Poursuivez le texte consacré à la nudité dans l’Écriture, en reprenant juste après sa dernière phrase.

··· Texte du document ···

S’enfuir nu
« Ils
s’enfuirent de la maison, nus et blessés »
Actes 19 :
16
Philip Nunn
Armenia,
Colombie – Avril 2006
source :
www.philipnunn.com
Il n’y a guère que des
personnes sérieusement déviantes pour apprécier l’idée de s’enfuir nus
hors de la maison. Pour la plupart d’entre nous, rien que cette pensée
constitue un cauchemar troublant ! De manière intéressante, les mots
nu ou nudité apparaissent près de 100 fois dans l’Écriture,
depuis la Genèse jusqu’à l’Apocalypse. C’est un mot très vif et chargé
d’émotion qui est utilisé de manière figurée
pour produire un grand effet. Il est parfois utilisé dans un sens
positif pour transmettre l’idée d’intimité sexuelle, de réalisme ou de
transparence (Lévitique 18 : 16 – Hébreux 4 : 13). Il peut être
également utilisé dans un sens négatif pour transmettre l’idée de
pauvreté, de vulnérabilité, de solitude, de défaite ou de honte avérée.
À la ville de Ninive, Nahum prophétise : « voici, j'en veux à toi, dit
l'Éternel des armées, et je relèverai les pans de ta robe sur ton
visage, et je monterai aux nations ta nudité, et aux royaumes ta
honte. » (Nahum 3 : 5)
Mais ce terme est également
utilisé dans un sens littéral. Nous savons
qu’initialement, Adam et Ève vivaient nus. Ils étaient dans un état
d’innocence. Il nous est parlé d’un homme qui vivait sans vêtements dans
un cimetière. Il était possédé par des démons (Luc 8 : 27). Nous pouvons
également nous poser quelques questions lorsque nous lisons que le roi
Saul « se dépouilla de ses vêtements, et prophétisa, lui aussi, devant
Samuel, et tomba nu par terre, tout ce jour-là et toute la nuit. » (1
Samuel 19 : 241)
ou que le prophète Michée indique « Je marcherai déchaussé et nu »
(Michée 1 : 8, L. Segond) ou que, dans une déclaration prophétique
tranchante, le Seigneur lui-même demande à Ésaïe de marcher nu trois
années (Ésaïe 20 : 2-3). Ce sont là des expressions littérales, mais
elles doivent être comprises dans leur contexte. Le mot traduit par
nu peut également signifier en sous-vêtements ou
insuffisamment ou pauvrement vêtu. Leur conduite attirerait
manifestement l’attention publique, mais ne serait pas considérée comme
immorale. Les cinq situations qui suivent nous donnent quelques leçons
utiles.

··· Entrées de données ···

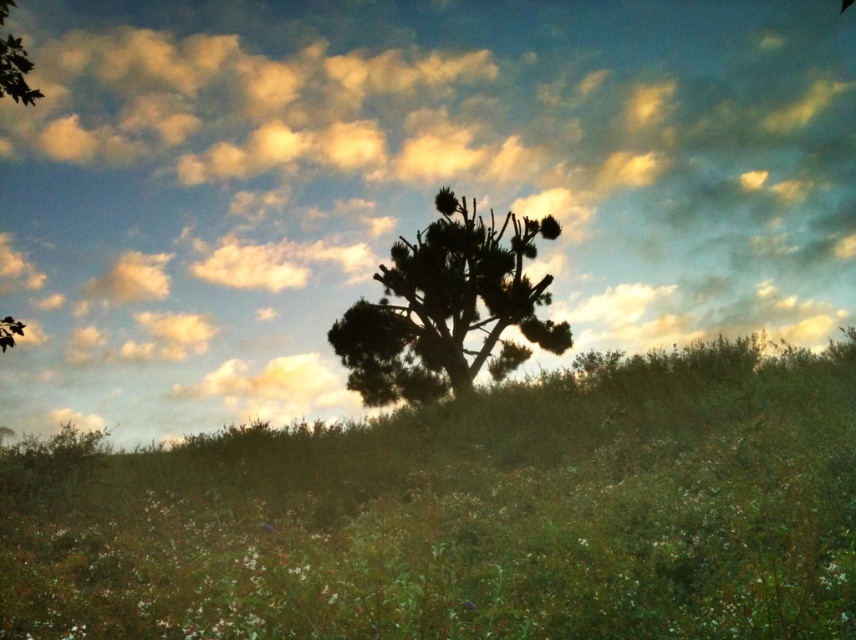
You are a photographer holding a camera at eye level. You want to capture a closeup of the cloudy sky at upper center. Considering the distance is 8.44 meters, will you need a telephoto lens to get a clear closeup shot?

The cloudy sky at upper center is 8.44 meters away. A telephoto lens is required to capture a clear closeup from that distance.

···
··· Entrées de données ···

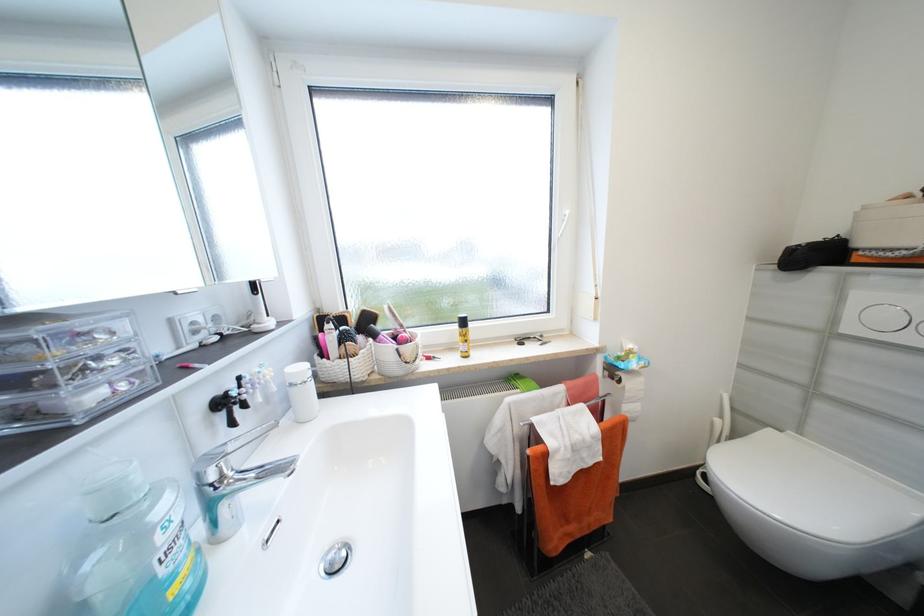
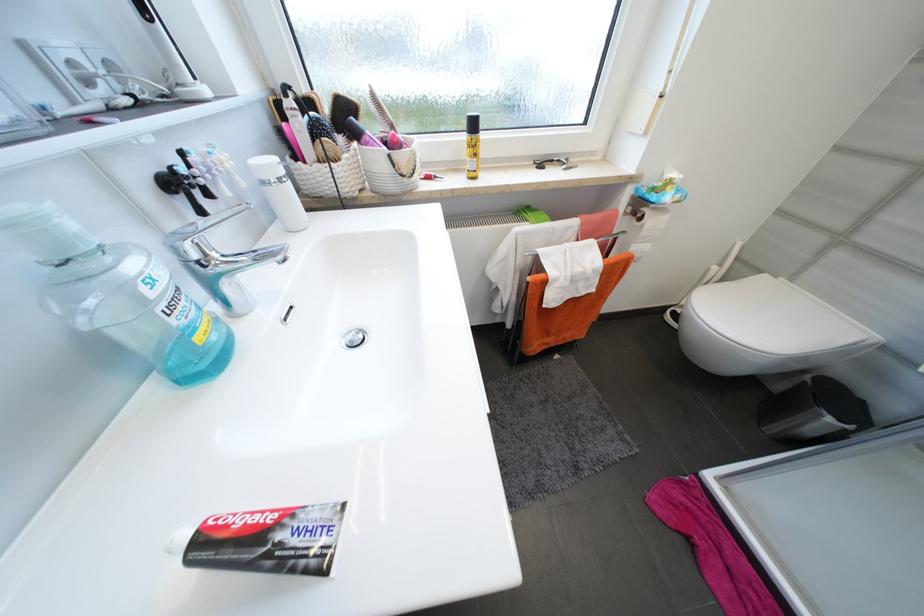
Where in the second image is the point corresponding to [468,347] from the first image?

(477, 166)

···

Résultat final ::
1.
Libéré de la honte
« Et ils étaient tous deux nus,
l'homme et sa femme, et ils n'en avaient pas honte. » (Genèse 2 : 25).
Tel était le dessein initial de Dieu. Puis nous avons péché, nos yeux
ont été ouverts, et notre nudité est devenue une cause de honte. La
honte mène à la crainte, et nous avons ressenti le besoin pressant de
nous couvrir et de nous cacher. La honte et la crainte sont devenues des
outils dans les mains de Satan pour handicaper et paralyser le peuple
racheté de Dieu. Nous sommes concernés par notre image. Nous craignons
que les autres puissent découvrir que nous ne sommes pas aussi bons,
aussi altruistes ou spirituels qu’ils pourraient le penser. La crainte
nous conduit à faire semblant, à assembler des feuilles de figuier
religieuses et à cacher une telle nudité. « Et l'Éternel Dieu fit à Adam
et à sa femme des vêtements de peau, et les revêtit. » (Genèse 3 : 21).
Une fois que nous confessons et que nous renonçons au péché caché, une
fois que nous acceptons le plein pardon de Dieu, la honte et la
culpabilité sont remplacées par la paix et la joie. Lorsque Dieu nous
regarde, il voit le sacrifice de Christ. Lorsque d’autres nous
regardent, ils voient ce que Christ continue à faire en nous. Lorsque
nous nous sentons pleinement acceptés par le Seigneur, notre besoin
pressant de nous cacher et de faire semblant disparaît. Nous nous tenons
libres devant Dieu et les hommes.
2. Les
occasions manquées
Après l’institution de la Cène
dans la chambre haute, Jésus et ses disciples s’en sont allés dans un
jardin. C’est là que Judas a embrassé le Seigneur pour le livrer. À cet
endroit, Marc, qui ne faisait pas partie des Douze, ajoute deux
versets : « Et un certain jeune homme le suivit, enveloppé d'une toile
de fin lin sur le corps nu ; et ils le saisissent ; et, abandonnant la
toile de fin lin, il leur échappa tout nu. » (Marc 14 : 51-52). Qui
était ce jeune homme ? Que faisait-il à marcher de nuit vêtu d’un drap ?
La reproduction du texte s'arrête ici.